Traditional methods for solving a software problem involve people coming up with the required algorithmic steps to tackle it.

For example, think about a problem of estimating the depth of an object from an image. A traditional algorithm would contain the following steps

  • Gather 2 frames with enough baseline such that there is change within the scene but not too much

  • Find features such as SIFT, etc. on one frame, assuming the same features also exist on the other frame.
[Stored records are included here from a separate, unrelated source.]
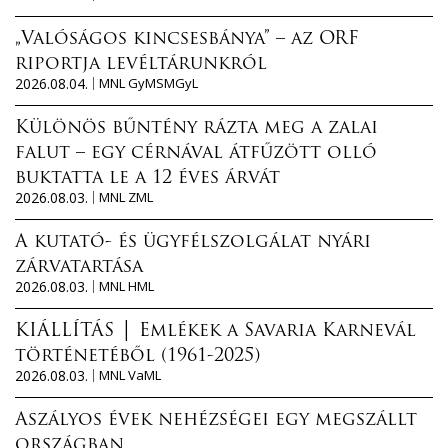
„Valóságos kincsesbánya” – az ORF
riportja levéltárunkról
2026.08.04.
MNL GyMSMGyL
Különös bűntény rázta meg a zalai
falut – egy cérnával átfűzött olló
buktatta le a 12 éves árvát
2026.08.03.
MNL ZML
A kutató- és ügyfélszolgálat nyári
zárvatartása
2026.08.03.
MNL HML
KIÁLLÍTÁS │ Emlékek a Savaria Karnevál
történetéből (1961-2025)
2026.08.03.
MNL VaML
Aszályos évek nehézségei egy megszállt
országban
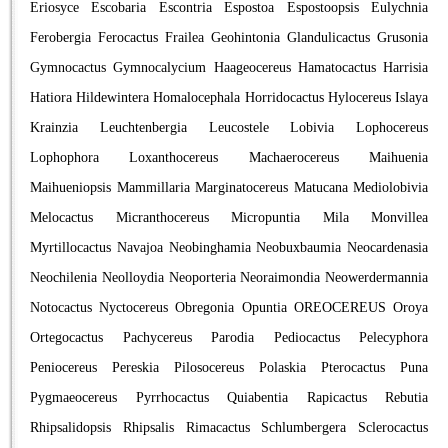
Eriosyce
Escobaria
Escontria
Espostoa
Espostoopsis
Eulychnia
Ferobergia
Ferocactus
Frailea
Geohintonia
Glandulicactus
Grusonia
Gymnocactus
Gymnocalycium
Haageocereus
Hamatocactus
Harrisia
Hatiora
Hildewintera
Homalocephala
Horridocactus
Hylocereus
Islaya
Krainzia
Leuchtenbergia
Leucostele
Lobivia
Lophocereus
Lophophora
Loxanthocereus
Machaerocereus
Maihuenia
Maihueniopsis
Mammillaria
Marginatocereus
Matucana
Mediolobivia
Melocactus
Micranthocereus
Micropuntia
Mila
Monvillea
Myrtillocactus
Navajoa
Neobinghamia
Neobuxbaumia
Neocardenasia
Neochilenia
Neolloydia
Neoporteria
Neoraimondia
Neowerdermannia
Notocactus
Nyctocereus
Obregonia
Opuntia
OREOCEREUS
Oroya
Ortegocactus
Pachycereus
Parodia
Pediocactus
Pelecyphora
Peniocereus
Pereskia
Pilosocereus
Polaskia
Pterocactus
Puna
Pygmaeocereus
Pyrrhocactus
Quiabentia
Rapicactus
Rebutia
Rhipsalidopsis
Rhipsalis
Rimacactus
Schlumbergera
Sclerocactus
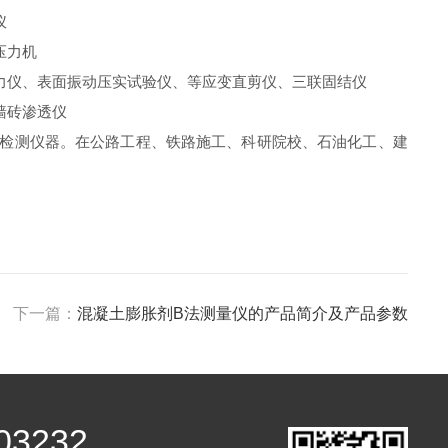
仪
压力机
力仪、表面振动压实试验仪、等应变直剪仪、三联固结仪
墙砖渗透仪
检测仪器。在公路工程、铁路施工、科研院校、石油化工、建
下一篇：
混凝土膨胀剂B法测量仪的产品简介及产品参数
03232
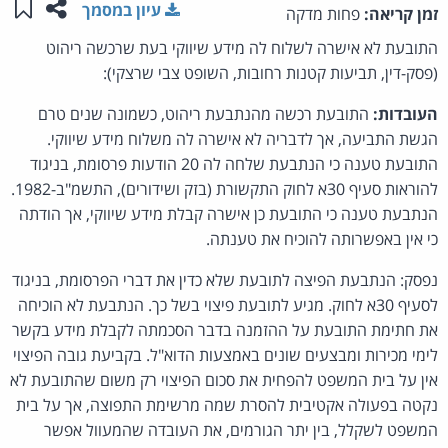
שתפו ע
שמו
עיון במסמך
זמן קריאה:
פחות מדקה
התובעת לא אישרה לשלוח לה מידע שיווקי בעת שרכשה ריהוט
(פסק-דין, תביעות קטנות רחובות, השופט צבי שרצקי):
העובדות:
התובעת רכשה מהנתבעת ריהוט, כשמונה שנים טרם
הגשת התביעה, אך לדבריה לא אישרה לה משלוח מידע שיווקי.
התובעת טענה כי הנתבעת שלחה לה 20 הודעות פרסומת, בניגוד
להוראות סעיף 30א לחוק התקשורת (בזק ושידורים), התשמ"ב-1982.
הנתבעת טענה כי התובעת כן אישרה קבלת מידע שיווקי, אך הודתה
כי אין באפשרותה להוכיח את טענתה.
נפסק: הנתבעת הפיצה לתובעת שלא כדין את דברי הפרסומת, בניגוד
לסעיף 30א לחוק. מגיע לתובעת פיצוי בשל כך. הנתבעת לא הוכיחה
את חתימת התובעת על ההזמנה בדבר הסכמתה לקבלת מידע בקשר
לימי מכירות ומבצעים שונים באמצעות הדוא"ל. בקביעת גובה הפיצוי
אין על בית המשפט להפחית את סכום הפיצוי רק משום שהתובעת לא
נקטה בפעולה אקטיבית להסרת שמה מרשימת התפוצה, אך על בית
המשפט לשקלל, בין יתר הגורמים, את העובדה שהמעוול אפשר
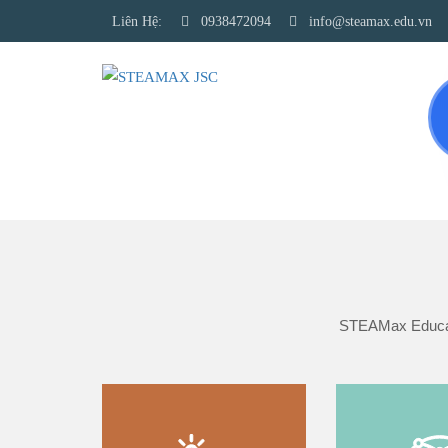
Liên Hệ:
0938472094
info@steamax.edu.vn
STEAMax Educatio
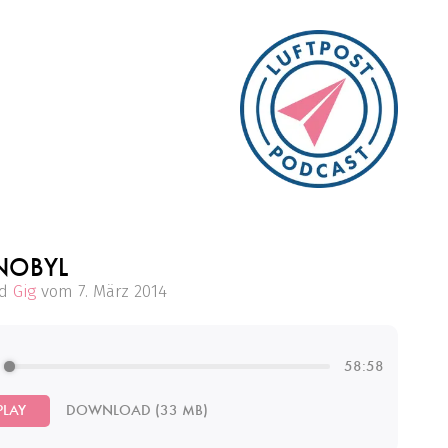
NOBYL
d
Gig
vom
7. März 2014
58:58
PLAY
DOWNLOAD
(
33
MB)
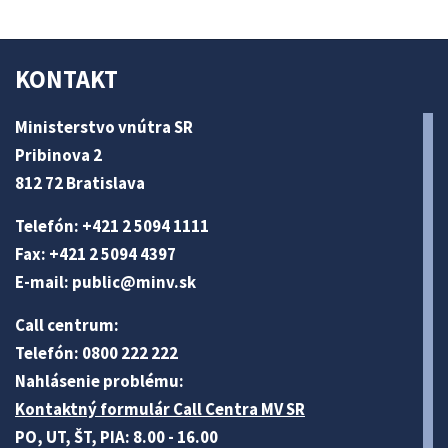
KONTAKT
Ministerstvo vnútra SR
Pribinova 2
812 72 Bratislava
Telefón: +421 2 5094 1111
Fax: +421 2 5094 4397
E-mail:
public@minv
.sk
Call centrum:
Telefón: 0800 222 222
Nahlásenie problému:
Kontaktný formulár Call Centra MV SR
PO, UT, ŠT, PIA: 8.00 - 16.00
  • Find correspondence between these features, filter the correspondences and estimate a 2D flow

  • Derive relative depth from the flow

Scaling with data

Such an approach would work good enough in general and can be deployed for all kinds of scenarios which satisfy the approach’s approximations/assumptions but its performance would not depend on the amount of available data.

s

Performance of a traditional algorithm does not depend on the amount of avaiable data

How can we do better?

We can try to improve each of the approach’s steps and gain overall performance, and decades of research in Computer Vision does exactly that. But, by changing our fundemental thinking towards learning based approaches, unprecidented improvements were realized.

Era of learning

Learning based approaches replaced the handcrafted features (SURF in the above example) to derive these features from the data. Neural networks replaced the rest

Checkout my blog post on self-supervised learning for foundation models

Neural networks are function approximators

Traditional approach is to come up with a model/algorithm that converts an input to an output.
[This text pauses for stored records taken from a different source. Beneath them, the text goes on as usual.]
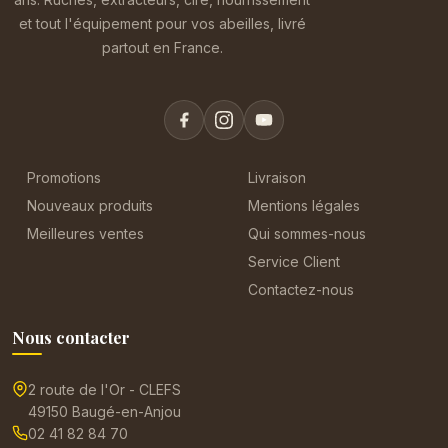
et tout l'équipement pour vos abeilles, livré
partout en France.
Promotions
Livraison
Nouveaux produits
Mentions légales
Meilleures ventes
Qui sommes-nous
Service Client
Contactez-nous
Nous contacter
2 route de l'Or - CLEFS
49150 Baugé-en-Anjou
02 41 82 84 70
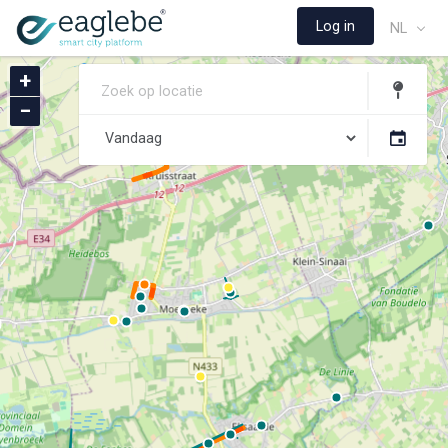
Log in
NL
+
−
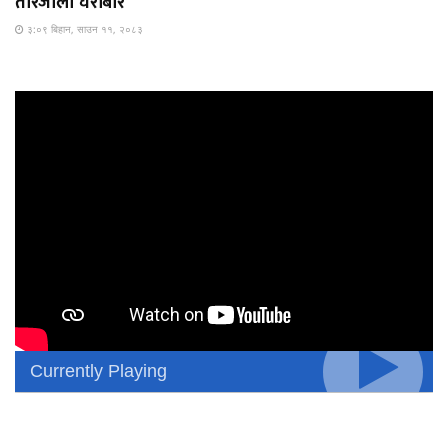
तारजाली घेराबार
३:०९ बिहान, साउन ११, २०८३
Currently Playing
$ \text{input} \rightarrow \ model \ \rightarrow \text{output} $

Deep learning replaces this with 2 steps:

  1. Training: Given many examples of input and output data, the model is learnt.

  2. Deployment: The learnt model is used on new inputs to infer their outputs.

This allows the performance of the model to be dependent on the amount of training data available.

s

As the training data increases, the performance of a DL model increases but traditional methods do not depend on the training data

Production time

Traditional algorithms have to be almost always completely re-written from their prototyping phase to production while keeping the computational power and memory in check. At test time, Deep learning replaces all of this with just one model inference call. So, we go from re-implementing production level code to passing the input through a bunch of linear algebra. Neural networks cost same amount of memory and even better comoutational effeciency during inference time.

Algorithm 2.0ic thinking

  1. First, to gain performance, it is not eough to copy paste one training example into multiple copies. The model needs to be intellignetly scaled by feeding in huge amounts of new data with much variation, representing the true population as truely as possible.

  2. Secondly, new data doesn’t come for free. It is labor-intensive and expensive to label data. Smart gathering is required. One cannot just copy paste existing data and assume the data has increased. It has to increase meaningfully.

  3. Thirdly, in order to be able to feed in that much amount of data, there needs to be infrastructure in place.

  4. As in the case of traditional algorithms, one cannot just hand-engineer the algorithm and use it in deployment forever. One needs to continuously improve/train the learnt model and continuoiusly deploy it. This is also where the data can be selected smartly for the next iteration of improvement.

The holy grail? or just a fad?

For many applications, the performance gain is really not that critical. Other factors such as explainability, fail-safe, etc are equally important, which the current deeo learning approaches lack. The availability of data is another critical factor in deciding to choose learning based approaches.

s

If data is limited (green part), traditional algorithms provide better performance

Continuous improvement

But, if the performance gains are to be realized, scaling with data is the way to go.

Amount of data used to train notable AI systems. Source: Our World in Data

And the way to execute this smartly is by continuous improvement

s

Continuous Improvement loop